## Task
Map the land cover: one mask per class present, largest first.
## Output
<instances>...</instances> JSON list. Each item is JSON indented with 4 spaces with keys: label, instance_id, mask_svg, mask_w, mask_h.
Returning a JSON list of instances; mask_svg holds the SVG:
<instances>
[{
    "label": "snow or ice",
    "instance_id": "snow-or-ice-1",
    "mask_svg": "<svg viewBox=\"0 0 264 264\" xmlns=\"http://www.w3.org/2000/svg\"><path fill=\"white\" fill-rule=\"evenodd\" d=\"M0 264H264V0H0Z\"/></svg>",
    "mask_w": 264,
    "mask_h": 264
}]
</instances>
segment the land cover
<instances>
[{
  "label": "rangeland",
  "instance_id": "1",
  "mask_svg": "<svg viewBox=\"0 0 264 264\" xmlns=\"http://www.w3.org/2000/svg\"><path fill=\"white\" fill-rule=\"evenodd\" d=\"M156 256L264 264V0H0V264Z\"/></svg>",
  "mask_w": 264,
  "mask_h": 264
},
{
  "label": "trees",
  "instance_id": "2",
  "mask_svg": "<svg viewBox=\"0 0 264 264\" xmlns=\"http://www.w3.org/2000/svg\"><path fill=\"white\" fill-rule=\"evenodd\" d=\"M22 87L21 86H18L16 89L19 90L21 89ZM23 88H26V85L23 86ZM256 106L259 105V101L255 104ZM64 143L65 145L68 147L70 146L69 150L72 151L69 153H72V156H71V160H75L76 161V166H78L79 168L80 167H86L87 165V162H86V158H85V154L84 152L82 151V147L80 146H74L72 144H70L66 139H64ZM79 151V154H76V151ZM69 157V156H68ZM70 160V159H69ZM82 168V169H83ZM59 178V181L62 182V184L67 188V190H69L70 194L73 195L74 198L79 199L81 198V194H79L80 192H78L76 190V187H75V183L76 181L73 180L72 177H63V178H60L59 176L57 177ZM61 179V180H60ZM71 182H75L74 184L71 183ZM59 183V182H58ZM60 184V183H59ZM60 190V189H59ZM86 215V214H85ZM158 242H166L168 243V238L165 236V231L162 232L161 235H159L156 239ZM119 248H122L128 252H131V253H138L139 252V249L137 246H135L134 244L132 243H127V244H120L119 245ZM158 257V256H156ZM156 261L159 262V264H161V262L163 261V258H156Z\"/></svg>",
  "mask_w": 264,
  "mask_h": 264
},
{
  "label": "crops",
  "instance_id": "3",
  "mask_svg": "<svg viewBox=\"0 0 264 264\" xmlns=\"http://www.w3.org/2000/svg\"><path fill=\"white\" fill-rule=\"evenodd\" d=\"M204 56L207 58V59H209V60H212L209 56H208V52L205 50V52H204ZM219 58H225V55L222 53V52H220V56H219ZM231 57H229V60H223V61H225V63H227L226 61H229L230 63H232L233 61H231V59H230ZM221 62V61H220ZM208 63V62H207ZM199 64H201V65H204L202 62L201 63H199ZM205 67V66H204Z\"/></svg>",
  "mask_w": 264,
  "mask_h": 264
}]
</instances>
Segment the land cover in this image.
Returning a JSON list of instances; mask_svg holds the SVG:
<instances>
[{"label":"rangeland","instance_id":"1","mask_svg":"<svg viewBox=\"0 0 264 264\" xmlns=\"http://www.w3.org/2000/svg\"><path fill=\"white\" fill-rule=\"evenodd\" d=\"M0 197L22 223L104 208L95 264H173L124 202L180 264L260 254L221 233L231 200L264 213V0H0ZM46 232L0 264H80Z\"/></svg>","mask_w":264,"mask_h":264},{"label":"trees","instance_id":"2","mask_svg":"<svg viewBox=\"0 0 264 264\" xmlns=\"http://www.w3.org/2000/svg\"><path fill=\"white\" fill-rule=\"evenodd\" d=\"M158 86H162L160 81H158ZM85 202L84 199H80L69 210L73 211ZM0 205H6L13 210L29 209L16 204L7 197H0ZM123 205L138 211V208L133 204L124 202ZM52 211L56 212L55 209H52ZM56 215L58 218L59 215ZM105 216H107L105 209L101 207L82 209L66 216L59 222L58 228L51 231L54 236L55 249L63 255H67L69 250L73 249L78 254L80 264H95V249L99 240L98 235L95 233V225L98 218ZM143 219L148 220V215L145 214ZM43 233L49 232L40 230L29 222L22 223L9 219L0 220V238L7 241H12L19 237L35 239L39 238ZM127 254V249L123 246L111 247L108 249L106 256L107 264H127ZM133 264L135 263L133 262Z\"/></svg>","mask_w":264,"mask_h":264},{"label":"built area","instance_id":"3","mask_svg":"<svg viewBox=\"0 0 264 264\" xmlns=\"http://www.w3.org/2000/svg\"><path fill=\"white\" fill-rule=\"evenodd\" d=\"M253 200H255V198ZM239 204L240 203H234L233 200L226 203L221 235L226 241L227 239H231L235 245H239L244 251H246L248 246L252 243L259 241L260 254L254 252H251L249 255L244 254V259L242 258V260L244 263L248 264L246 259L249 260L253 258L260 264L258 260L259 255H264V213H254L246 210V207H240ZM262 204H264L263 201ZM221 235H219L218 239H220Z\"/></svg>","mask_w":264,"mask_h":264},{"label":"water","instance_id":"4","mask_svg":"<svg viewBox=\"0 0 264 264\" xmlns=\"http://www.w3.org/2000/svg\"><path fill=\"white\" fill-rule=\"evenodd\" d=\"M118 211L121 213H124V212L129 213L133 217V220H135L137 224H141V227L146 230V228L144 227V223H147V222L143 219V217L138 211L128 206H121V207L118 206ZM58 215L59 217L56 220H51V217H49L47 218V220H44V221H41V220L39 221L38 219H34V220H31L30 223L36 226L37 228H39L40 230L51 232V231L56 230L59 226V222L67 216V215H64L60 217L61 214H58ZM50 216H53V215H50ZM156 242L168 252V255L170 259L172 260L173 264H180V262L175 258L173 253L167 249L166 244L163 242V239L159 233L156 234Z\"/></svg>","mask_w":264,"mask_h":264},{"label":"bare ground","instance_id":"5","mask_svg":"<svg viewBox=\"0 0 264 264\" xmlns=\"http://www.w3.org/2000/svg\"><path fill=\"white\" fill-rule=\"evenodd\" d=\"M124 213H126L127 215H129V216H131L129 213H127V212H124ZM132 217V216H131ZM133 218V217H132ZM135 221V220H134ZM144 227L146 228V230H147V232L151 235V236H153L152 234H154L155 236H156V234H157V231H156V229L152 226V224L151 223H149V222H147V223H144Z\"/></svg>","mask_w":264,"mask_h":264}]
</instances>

# # # # #

THE TASK =>
Count the lines of the records above that contain the string "snow", and give only that number.

SOLUTION =>
2